▶ ACTIVITY
Track down every line below that holds "Seguro" and copy it.

▶ Saved data entries
----------------
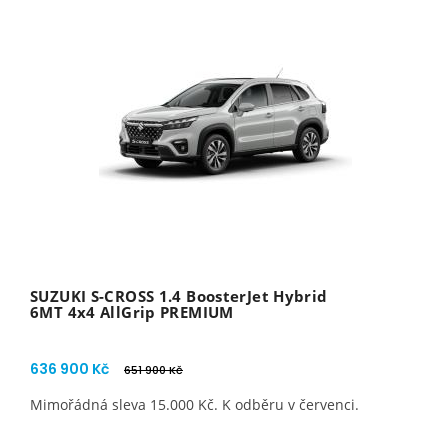
SUZUKI S-CROSS 1.4 BoosterJet Hybrid
6MT 4x4 AllGrip PREMIUM
636 900 Kč
651 900 Kč
Mimořádná sleva 15.000 Kč. K odběru v červenci.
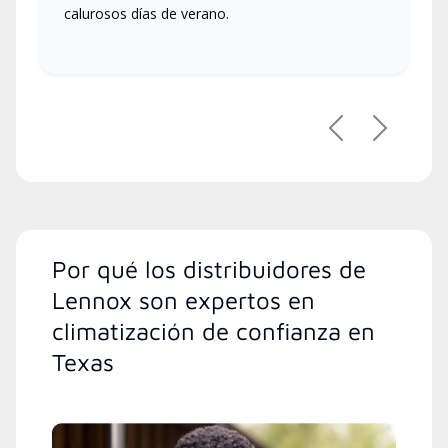
calurosos días de verano.
Anterior
Siguient
Por qué los distribuidores de
Lennox son expertos en
climatización de confianza en
Texas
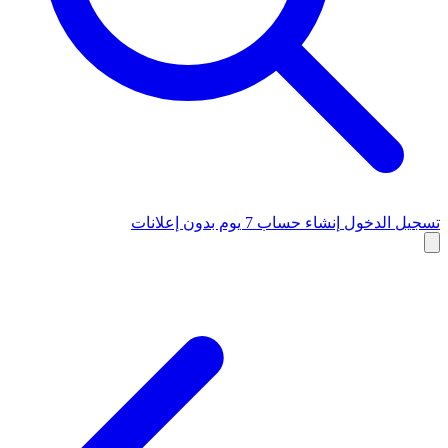
تسجيل الدخول
إنشاء حساب
7 يوم بدون إعلانات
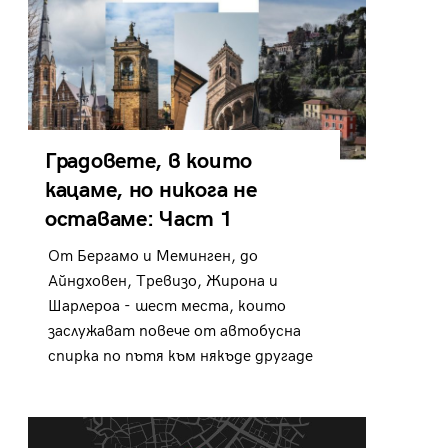
Градовете, в които
кацаме, но никога не
оставаме: Част 1
От Бергамо и Меминген, до
Айндховен, Тревизо, Жирона и
Шарлероа - шест места, които
заслужават повече от автобусна
спирка по пътя към някъде другаде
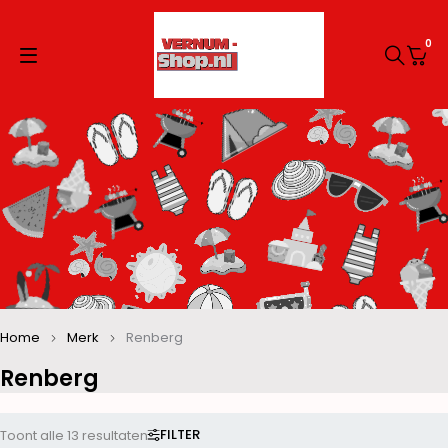
0
Home
Merk
Renberg
Renberg
FILTER
Toont alle 13 resultaten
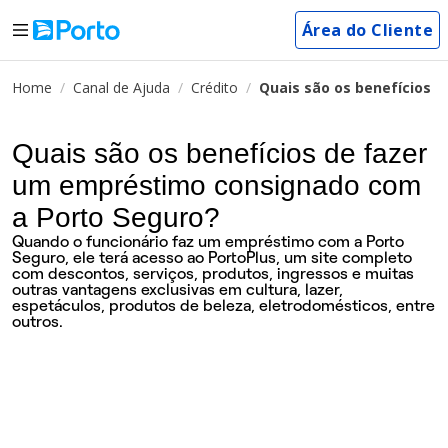
Área do Cliente
Home
Canal de Ajuda
Crédito
Quais são os benefícios 
Quais são os benefícios de fazer
um empréstimo consignado com
a Porto Seguro?
Quando o funcionário faz um empréstimo com a Porto
Seguro, ele terá acesso ao PortoPlus, um site completo
com descontos, serviços, produtos, ingressos e muitas
outras vantagens exclusivas em cultura, lazer,
espetáculos, produtos de beleza, eletrodomésticos, entre
outros.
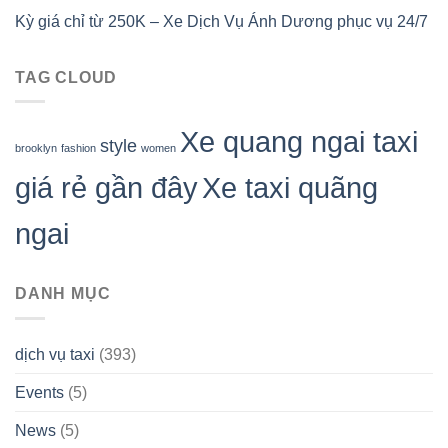
Kỳ giá chỉ từ 250K – Xe Dịch Vụ Ánh Dương phục vụ 24/7
TAG CLOUD
Xe quang ngai taxi
style
brooklyn
fashion
women
giá rẻ gần đây
Xe taxi quãng
ngai
DANH MỤC
dịch vụ taxi
(393)
Events
(5)
News
(5)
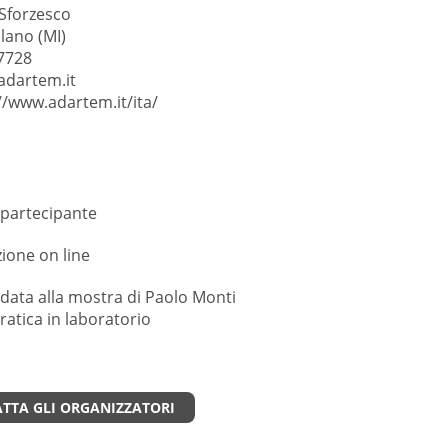
 Sforzesco
lano (MI)
7728
adartem.it
//www.adartem.it/ita/
 partecipante
ione on line
uidata alla mostra di Paolo Monti
pratica in laboratorio
TTA GLI ORGANIZZATORI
----------------
▶ OUTPUT
a Porto Seguro?
Seguro, ele terá acesso ao PortoPlus, um site completo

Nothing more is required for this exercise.